Who Becomes A Science Teacher Educator in Turkey and the United States of America: A Comparative Study

Korkmazi H.



While the value of studying the teacher educators in order to identify differentiating characteristics across various content areas and factors related to reform efforts has been recognized by various authors, the literature indicates that relatively little research has been conducted in this area on science teacher educators. This study was designed to gain a current picture of the characteristics of science teacher educators in Turkey and in the United States focusing on demographic as well as work load variables and compare the current status of these variables to previous findings. Mixed method, including qualitative and quantitative methods, was used in this study.
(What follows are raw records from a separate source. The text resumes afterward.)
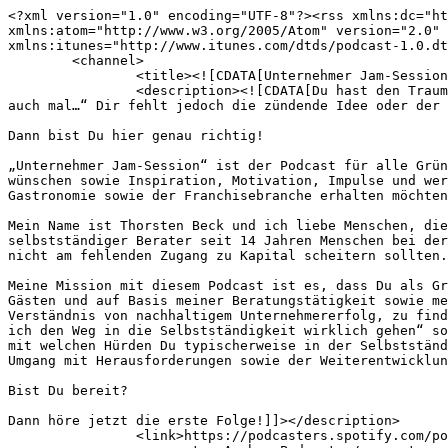
<?xml version="1.0" encoding="UTF-8"?><rss xmlns:dc="http://purl.org/dc/elements/1.1/" xmlns:content="http://purl.org/rss/1.0/modules/content/" xmlns:atom="http://www.w3.org/2005/Atom" version="2.0" xmlns:anchor="https://anchor.fm/xmlns" xmlns:podcast="https://podcastindex.org/namespace/1.0" xmlns:itunes="http://www.itunes.com/dtds/podcast-1.0.dtd" xmlns:psc="http://podlove.org/simple-chapters">
	<channel>
		<title><![CDATA[Unternehmer Jam-Session]]></title>
		<description><![CDATA[Du hast den Traum, selbstständig zu sein? Du bewunderst Menschen, die ihre Vision umsetzen? Getreu dem Motto „… Man müsste doch auch mal…“ Dir fehlt jedoch die zündende Idee oder der Mut, weil Du nicht weißt, was auf Dich zukommt? 

Dann bist Du hier genau richtig! 

„Unternehmer Jam-Session“ ist der Podcast für alle Gründungsinteressierten und Unternehmer, die sich einen umfassenden und ungeschönten Blick in das Unternehmersein wünschen sowie Inspiration, Motivation, Impulse und wertvolle Ratschläge von ausgewiesenen Gründungs- und Branchenexperten sowie von Unternehmern vor allem aus der Gastronomie sowie der Franchisebranche erhalten möchten. 

Mein Name ist Thorsten Beck und ich liebe Menschen, die da Chancen sehen, wo andere mit der Nase rümpfen. Menschen, die ungewohnte Wege gehen. Ich unterstütze als selbstständiger Berater seit 14 Jahren Menschen bei der Finanzierung ihres unternehmerischen Traumes. Meine Mission als Finanzierungsberater ist es, dass gute Ideen nicht am fehlenden Zugang zu Kapital scheitern sollten.

Meine Mission mit diesem Podcast ist es, dass Du als Gründungsinteressierter mit der richtigen Erwartungshaltung in das Unternehmertum startest. Gemeinsam mit meinen Gästen und auf Basis meiner Beratungstätigkeit sowie meiner Erfahrung als Unternehmer möchte ich Dir helfen, Deinen Weg zur unternehmerischen Freiheit, meinem Verständnis von nachhaltigem Unternehmererfolg, zu finden und diesen Weg erfolgreich zu bestreiten. Du bekommst wertvolle Informationen für die Entscheidung „möchte ich den Weg in die Selbstständigkeit wirklich gehen“ sowie für die Frage, wie Dein Geschäftsmodell aussehen muss, um sich erfolgreich zu positionieren. Du erfährst, mit welchen Hürden Du typischerweise in der Selbstständigkeit konfrontiert wirst. Wenn Du bereits Unternehmer bist, möchte ich Dir mit diesem Podcast Impulse für den Umgang mit Herausforderungen sowie der Weiterentwicklung Deines Unternehmens geben. 

Bist Du bereit? 

Dann höre jetzt die erste Folge!]]></description>
		<link>https://podcasters.spotify.com/pod/show/unternehmer-jam-session</link>
		<generator>Anchor Podcasts</generator>
		<lastBuildDate>Fri, 31 Jul 2026 05:01:55 GMT</lastBuildDate>
		<atom:link href="https://anchor.fm/s/115003c6c/podcast/rss" rel="self" type="application/rss+xml"/>
		<author><![CDATA[Thorsten Beck - Experte für Finanzierung, KfW Darlehen, Franchise &amp; Gastronomie]]></author>
		<copyright><![CDATA[Thorsten Beck - Experte für Finanzierung, KfW Darlehen, Franchise &amp; Gastronomie]]></copyright>
		<language><![CDATA[de]]></language>
		<atom:link rel="hub" href="https://pubsubhubbub.appspot.com/"/>
		<itunes:author>Thorsten Beck - Experte für Finanzierung, KfW Darlehen, Franchise &amp;amp; Gastronomie</itunes:author>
Data was obtained from web resources. A coding system was developed to collect data relevant to identifying characteristics of science teacher educators based on previous studies. The coding system was designed to gather data in five major areas (1) demographic and background information, (2) teaching responsibilities during an average year, (3) non teaching responsibilities, (4) scholarly activity, associated with research projects and publications, and (5) evaluation system and standards for professional development.. From both countries, ten colleges of education/schools of education were selected for this study. The results of this study indicated that the science educators in both countries have different characteristics in terms of five major areas. The actual content of the standard for science teacher educators is an important part of the study. In this context, this paper discusses whether setting explicit standards for science teacher educators would help or hinder efforts to improve the quality of teaching, touching on the viewpoints of student teachers versus professional organizations regarding standards of quality and exploring the implied and explicit standards of academic institutions for science teacher educators in the U. S., in comparison with the less-defined standards currently present in the Turkish educational system.